* _Required action_
Please write out every line of the material, leaving out any picture.

* _Data_
=== Section Start ===
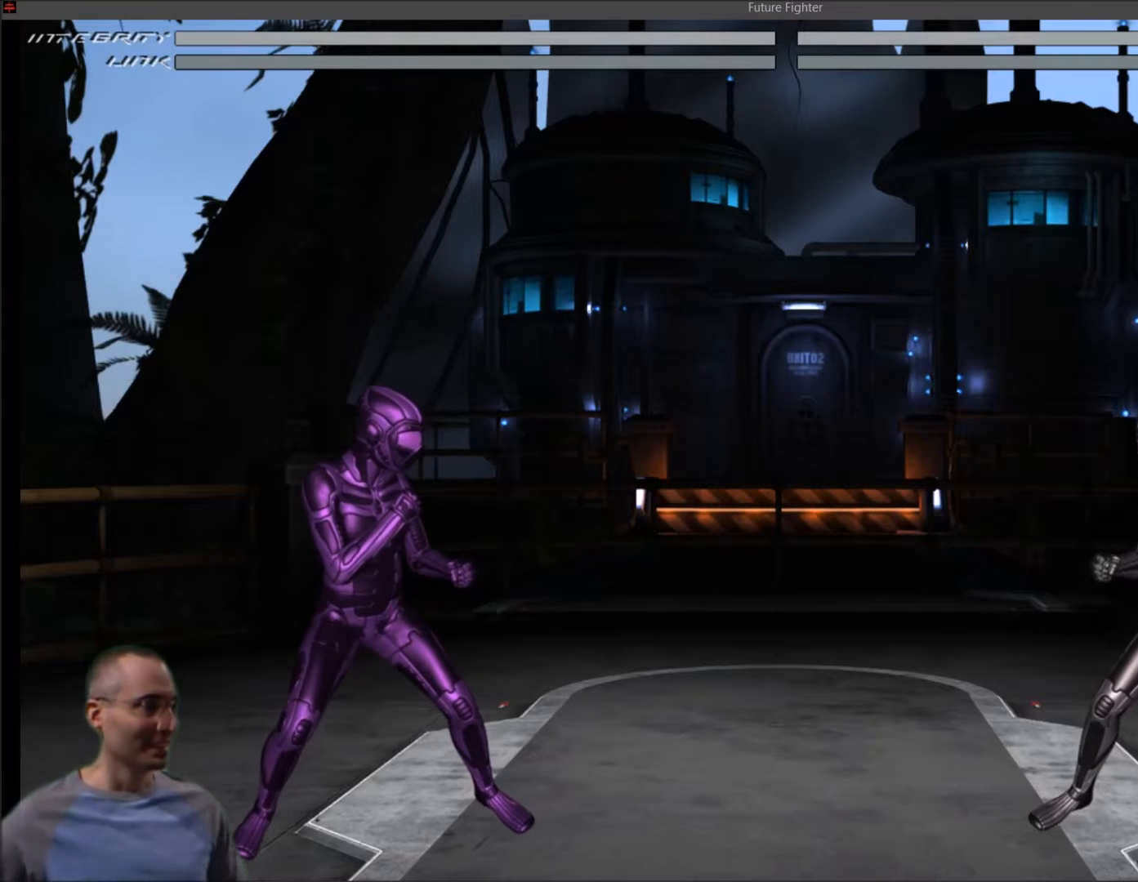
{"buttons": [], "right_stick": "center", "events": [[100, "L2", "down"], [133, "L2", "up"]]}
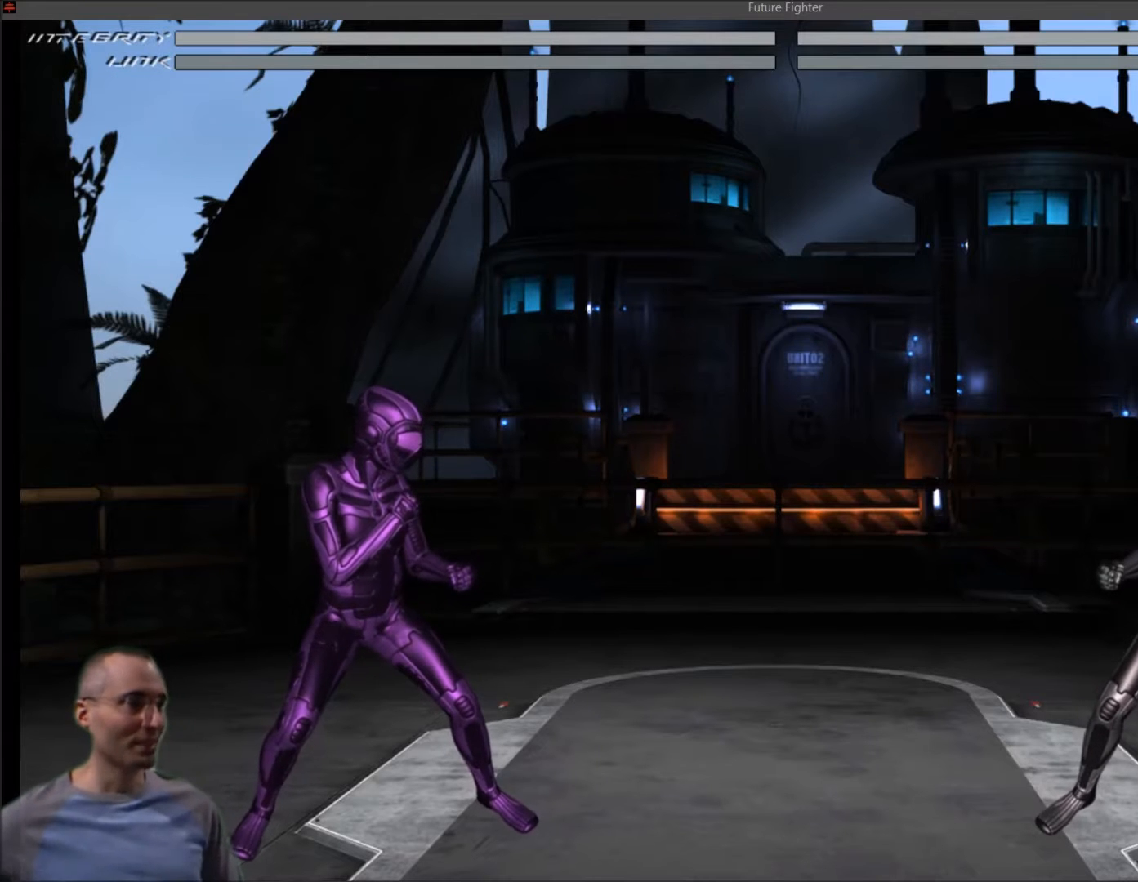
{"buttons": [], "right_stick": "center", "events": []}
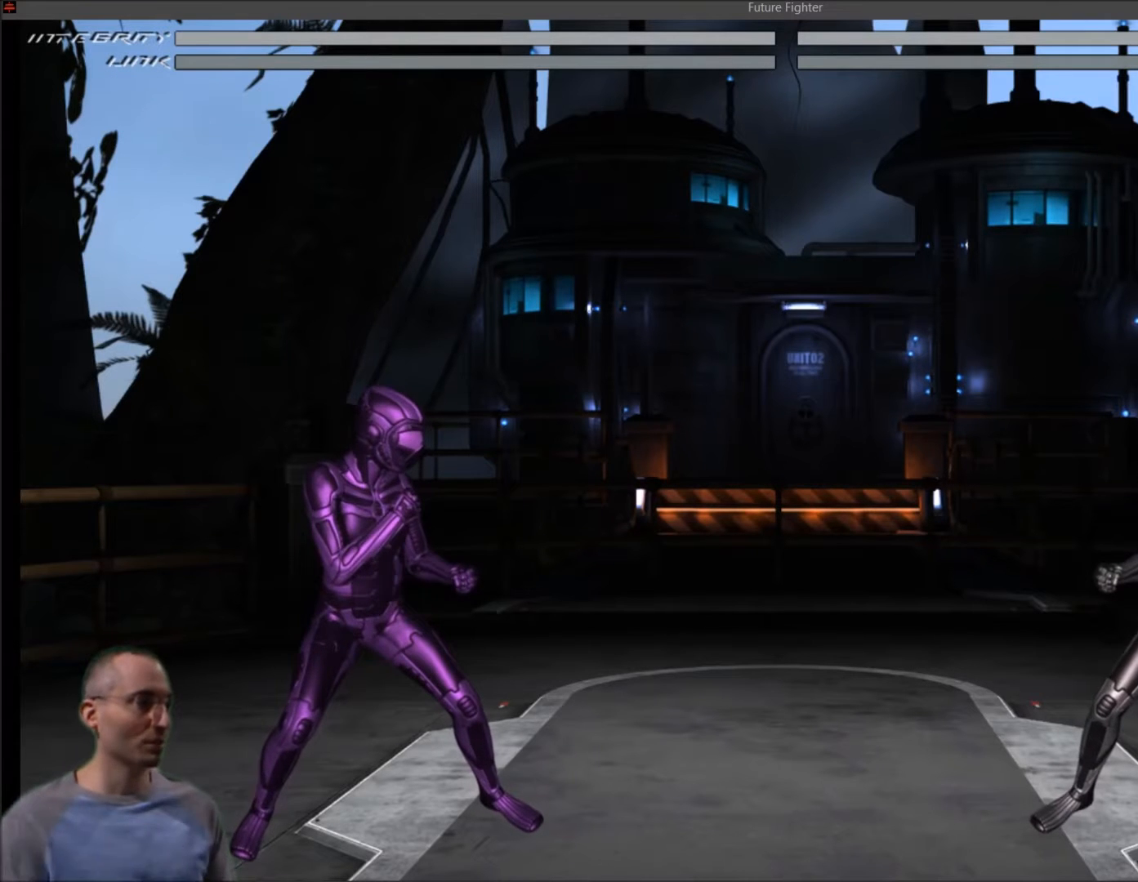
{"buttons": [], "right_stick": "center", "events": []}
=== Section End ===
* _Written answer_
{"buttons": [], "right_stick": "center", "events": [[100, "L2", "down"], [133, "L2", "up"]]}
{"buttons": [], "right_stick": "center", "events": []}
{"buttons": [], "right_stick": "center", "events": []}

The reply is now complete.